With that, as I point out here, to call someone "stupid" isn't necessarily an insult (or intended as such) – it can be a statement of fact. Conversely, just because people might do (or say) stupid things, doesn't mean (necessarily) that they are stupid. The whole subject of Robson's book is smart people doing stupid things.

The greatest problem of all, though, is the mindset where no error is ever admitted, and there is no recognition that people in high places can get things badly wrong. It is easier for me as a lowly blogger, with readers lining up every day to disagree with me, telling me (directly or implied) that I am wrong.

But in the rarefied environments of academia, it is very difficult for holders of prestigious posts to admit they are wrong, especially on basic points that put them in Janet & John territory, where they really should be getting it right.

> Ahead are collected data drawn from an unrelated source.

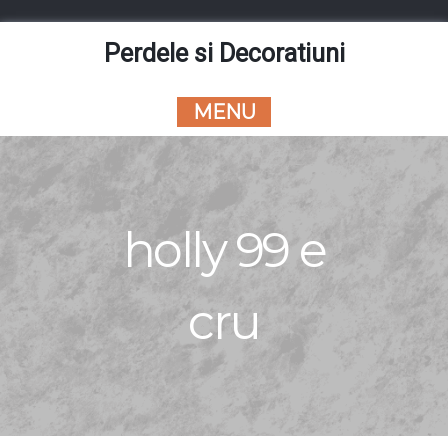
Skip
to
Perdele si Decoratiuni
content
MENU
holly 99 e
cru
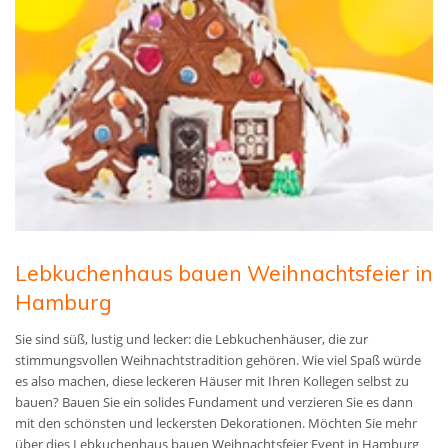
Lebkuchenhaus bauen Weihnachtsfeier in
Hamburg
Sie sind süß, lustig und lecker: die Lebkuchenhäuser, die zur
stimmungsvollen Weihnachtstradition gehören. Wie viel Spaß würde
es also machen, diese leckeren Häuser mit Ihren Kollegen selbst zu
bauen? Bauen Sie ein solides Fundament und verzieren Sie es dann
mit den schönsten und leckersten Dekorationen. Möchten Sie mehr
über dies Lebkuchenhaus bauen Weihnachtsfeier Event in Hamburg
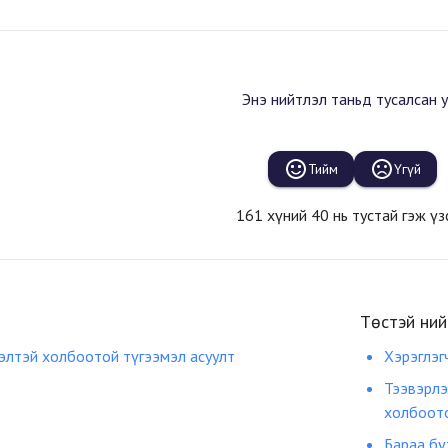
Энэ нийтлэл таньд тусалсан у
Тийм
Үгүй
161 хүний 40 нь тустай гэж үз
Төстэй нийт
гэлтэй холбоотой түгээмэл асуулт
Хэрэглэг
Тээвэрлэ
холбоото
Бараа бү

But when you have people who, for instance, perpetrate the myth that Article 112 of the EEA Agreement is an "emergency brake", wrongly carrying over the Cameron "renegotiation" terminology of early 2016 and then repeating the error time and time again, one starts to search for deeper reasons for the inability of people to correct their mistakes.

The one thing absolutely for sure though, like the alcoholic in need of treatment, nothing is going to happen until the problem is admitted. This blog is one of the few places where you will find discussed the failings of academia in respect of Brexit, but unless the subject gets an even wider airing than we can manage, there is little chance of improvement.